Winning Number

• Only one of statements a) and b) can be true, and at most one of c) and d) can be true.
• Then (since there are four true statements) it follows that e) and f) must be true, and that exactly one of c) and d) is true.
• From e) and f) are choices are limited to 10, 11 and 12; and only 11 satisfies one of c) and d).
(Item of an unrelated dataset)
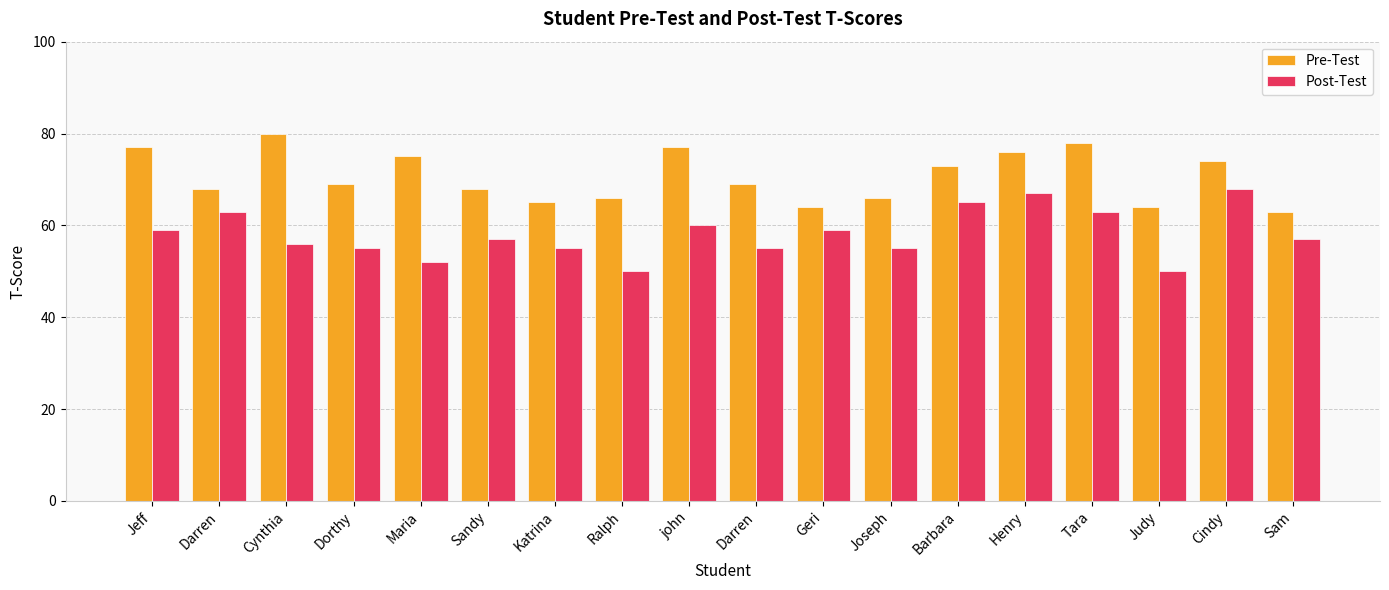

Which series changed the most between Dorthy and Geri?

Pre-Test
$\text{possible elements for (It was even)={2,4,6,8,10,12,14,16}}$

$\text{possible elements for (It was odd)={1,3,5,7,9,11,13,15,}}$ $\implies$ $\boxed{11}$

$\text{possible elements for (It was prime)={2,3,5,7,11,13}}$ $\implies$ $\boxed{11}$

$\text{possible elements for (It was a square number)={4,9,16}}$

$\text{possible elements for (It had two digits)={10,11,12,13,14,15,16}}$ $\implies$ $\boxed{11}$

$\text{possible elements for (It was between 6 and 12)={7,8,9,10,11}}$ $\implies$ $\boxed{11}$

Hence the answer is $\color{#20A900}{\boxed{11}}$

Even <==> Odd
Prime <==> Perfect square

Since a) & b) are mutually exclusive and c) & d) are also mutually exclusive, we can only choose one out of each pair, and that means that e) & f) are both the truth that describes the winning number. Two digit numbers within the limits of 6 ≤ x ≤ 12 is just 10, 11 and 12. Because none of these are perfect squares, our number must be a prime.

Answer = 11, a two-digit odd prime number between 6 and 12.